One of the family planning clinics defunded by the Executive Council last month saw its funding restored Wednesday after Councilor Janet Stevens reversed course and supported it. In doing so, Stevens praised the clinic’s broad, low-cost medical services, details that were discussed at length prior to her no vote last month.

But that still leaves more than 70 percent of the reproductive health care services for low-income residents defunded and some parts of the state with no low-cost family planning care at all.

The Community Action Program of Belknap and Merrimack Counties saw its retroactive contract, which pays for already-delivered care, defunded in mid-September when the council voted it down with three other contracts over concerns about public money being used for abortions. State officials confirmed no public dollars are used for abortions, and unlike Planned Parenthood of Northern New England, Equality Health Center, and Lovering Health Center, the Community Action Program does not provide abortions.

In reversing her vote on the Community Action Program contract Wednesday, which makes up about 72 percent of its funding, Stevens noted the clinic provides basic reproductive care, which includes mammograms, birth control, and sexually transmitted disease treatment, to low-income patients, but also ensures they have access to primary care services.

“For a small clinic, they’re doing incredible work,” she said.

Stevens did not return a message seeking comment on why that information persuaded her to support the contract this week but not last month. The other two votes for the contract came from Councilors Cinde Warmington and Joe Kenney.

Meanwhile, Planned Parenthood of Northern New England, Equality Health Center, and Lovering Health Center, which cover more than 70 percent of low-cost family planning care in the state, remain defunded. They have said the lost income will lead to longer wait times, an increase in costs for some patients, and fewer services.
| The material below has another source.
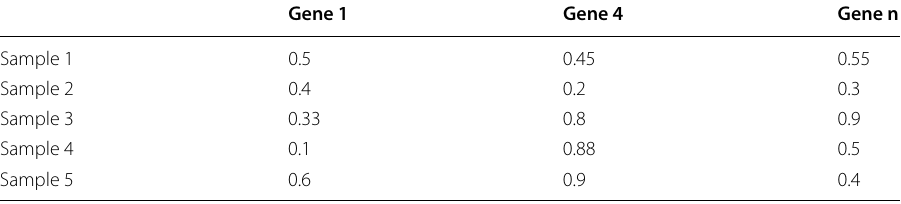
Table 5 Example of selected gene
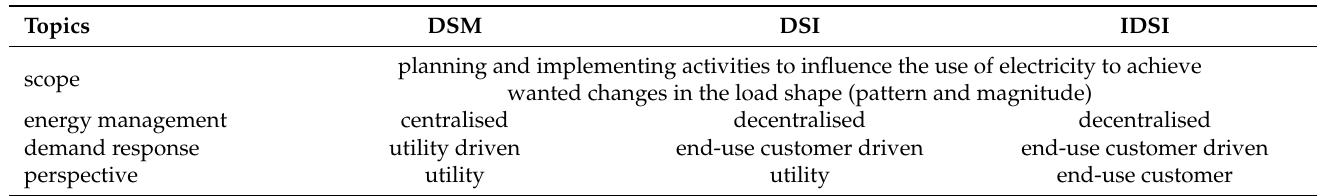
Table 1. Similarities and differences between the different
It also leaves no low-cost family planning care in Sullivan and Cheshire counties, where Planned Parenthood was the lone provider. That will leave patients looking for a new provider, a challenge with the current workforce shortage, and possibly traveling farther to get care.

The Legislature set aside $50,000 in the budget to incentivize other health care providers who do not provide abortion care to take over the low-cost reproductive care provided by those three agencies. Department of Health and Human Services Commissioner Lori Shibinette told councilors Wednesday her office has issued requests for proposals and hopes to bring contracts to the council for approval by the end of the year.

Kristine Stoddard, director of public policy in New Hampshire for the Bi-State Primary Care Association, doesn’t believe there are health care providers with the capacity to fill the gap. She said there have not been an abundance of providers seeking these family planning contracts in the past.

“You are disproportionately affecting lower income Granite Staters when you deny these contracts unnecessarily,” she said. “And you are disproportionately affecting women.”

The state Family Planning Program relies on nonprofit organizations like Planned Parenthood, Equality Health Center, Lovering Health Center, and other agencies that were awarded contracts, she said. “These contracts have a long-term impact on their ability to function,” Stoddard said. “And most importantly, on their patients’ ability to access care.”

Warmington asked at Wednesday’s meeting that the contracts for those three providers be on the agenda of all future council meetings “until they are passed.”

Overcoming the 4-1 votes against them won’t be easy. Councilor Ted Gatsas is opposed to funding for any clinic that makes the morning after pill available to people under 18 without parental consent. (He’s not been persuaded by arguments that contraception is available at local pharmacies, also without parental consent.) Councilors David Wheeler and Joe Kenney remain unconvinced that no state dollars are being used for abortion. Stevens’ position has been less clear; after she voted against the contracts in September, she said they lacked sufficient detail.